** PROMPT **
Find the word "priority" in the listing. Copy out each line where it occurs.

** RECORDS PROVIDED **
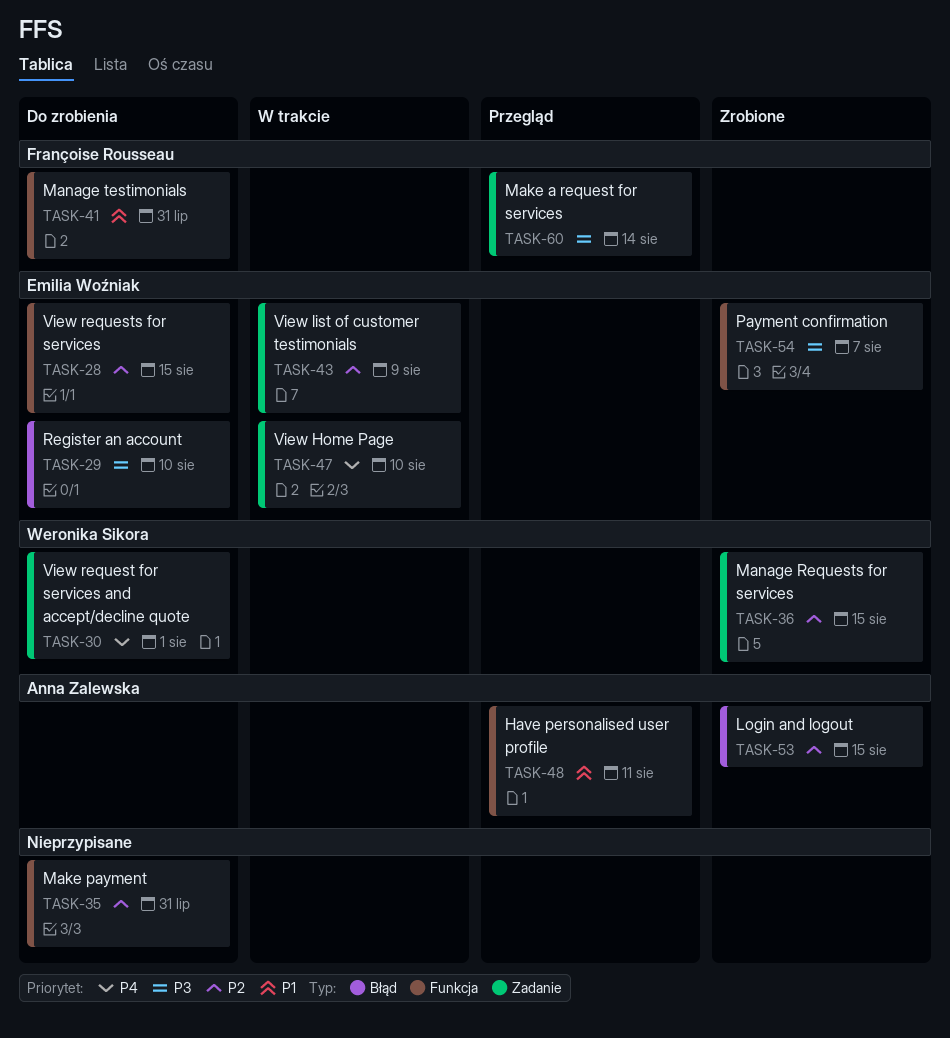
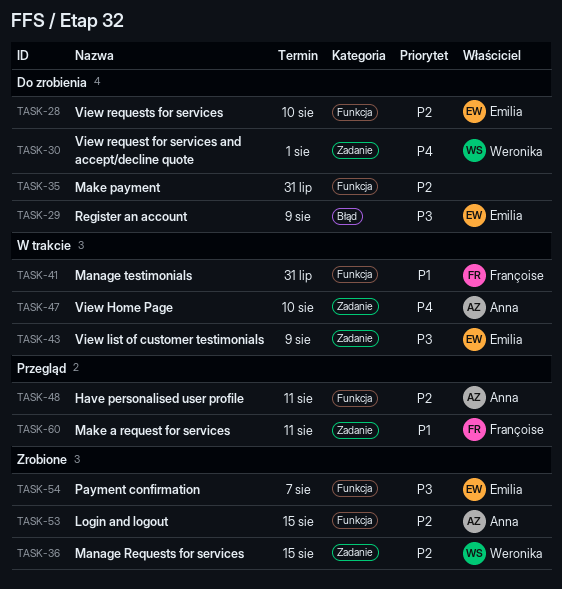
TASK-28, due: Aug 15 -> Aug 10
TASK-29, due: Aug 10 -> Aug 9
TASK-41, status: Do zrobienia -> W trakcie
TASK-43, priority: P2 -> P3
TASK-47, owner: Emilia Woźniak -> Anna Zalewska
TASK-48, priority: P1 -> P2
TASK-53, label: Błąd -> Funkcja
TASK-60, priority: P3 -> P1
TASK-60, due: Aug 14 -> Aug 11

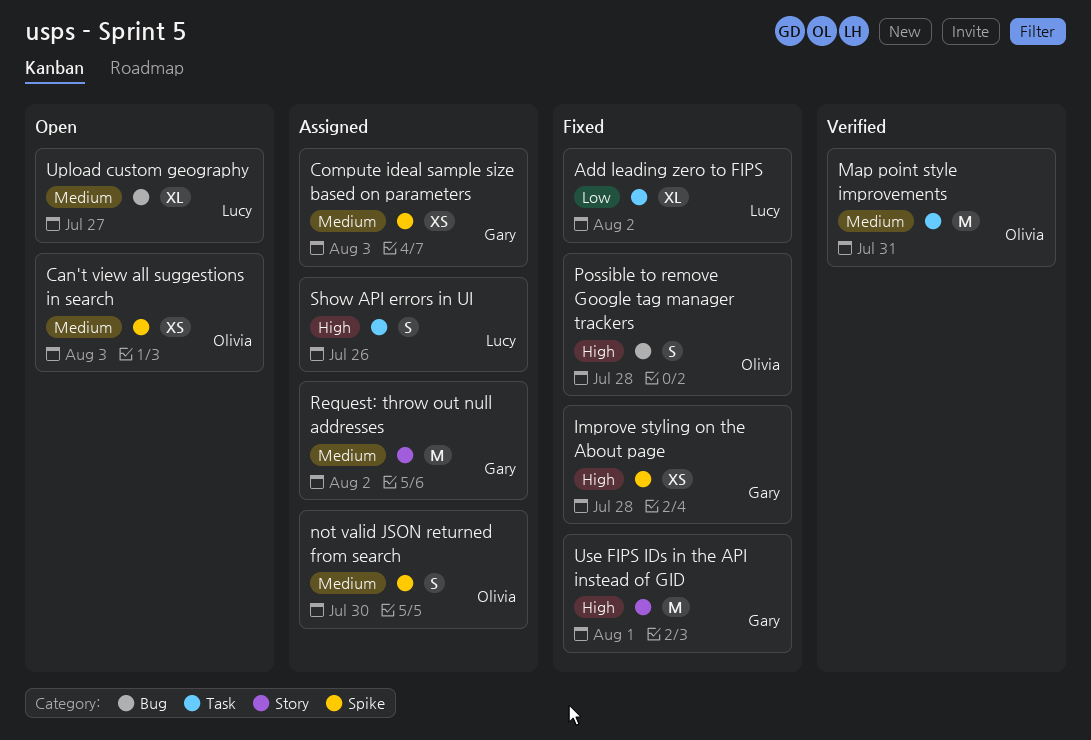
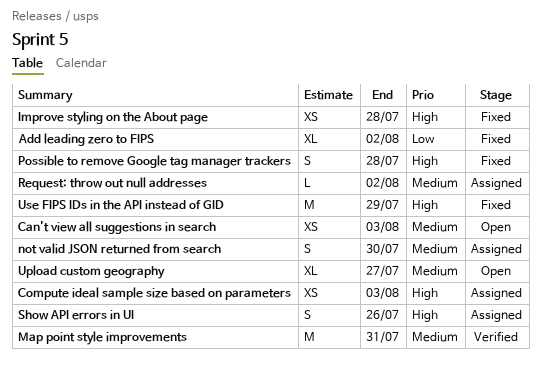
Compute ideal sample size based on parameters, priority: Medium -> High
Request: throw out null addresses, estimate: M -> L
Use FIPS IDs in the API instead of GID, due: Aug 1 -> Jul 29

** FINISHED EXERCISE **
TASK-43, priority: P2 -> P3
TASK-48, priority: P1 -> P2
TASK-60, priority: P3 -> P1
Compute ideal sample size based on parameters, priority: Medium -> High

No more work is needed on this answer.